Data extract: Begin
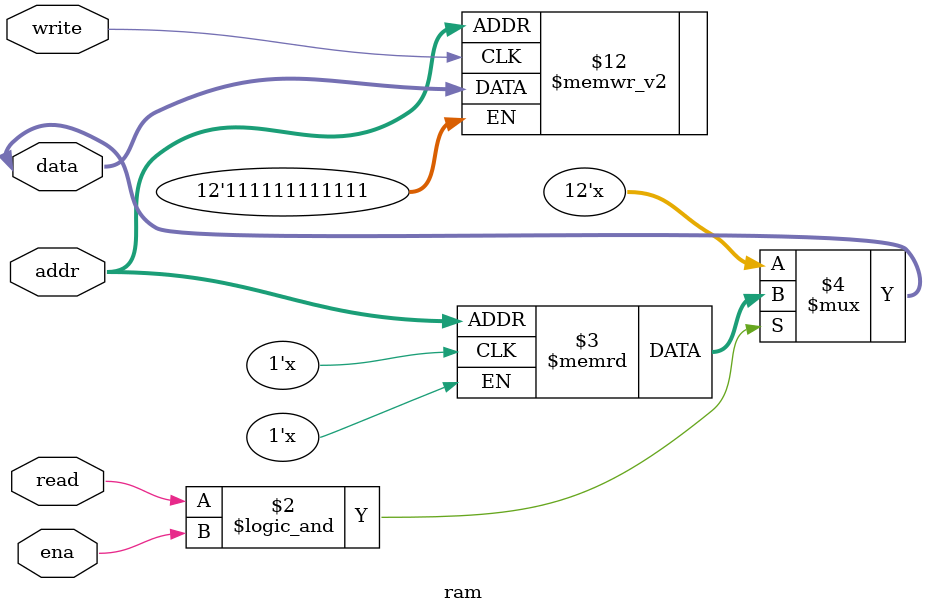
<source format=sv>
`timescale 1ns / 1ps


module ram(
    input ena, read, write,
    input [11:0] addr,
    inout [11:0] data
    );
    
    logic [11:0] ram[4095:0];
    
    assign data = (read && ena) ? ram[addr] : 12'hzzz;
    
    always @(posedge write) begin
        ram[addr] <= data;
    end
        
endmodule

</source>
Data extract: End
Exercise directions>
The required output is every line from the one with "logic [11:0] ram[4095:0];" to the final line of the entries, repeated exactly and with nothing else.

Solution to the problem>
    logic [11:0] ram[4095:0];
    
    assign data = (read && ena) ? ram[addr] : 12'hzzz;
    
    always @(posedge write) begin
        ram[addr] <= data;
    end
        
endmodule

</source>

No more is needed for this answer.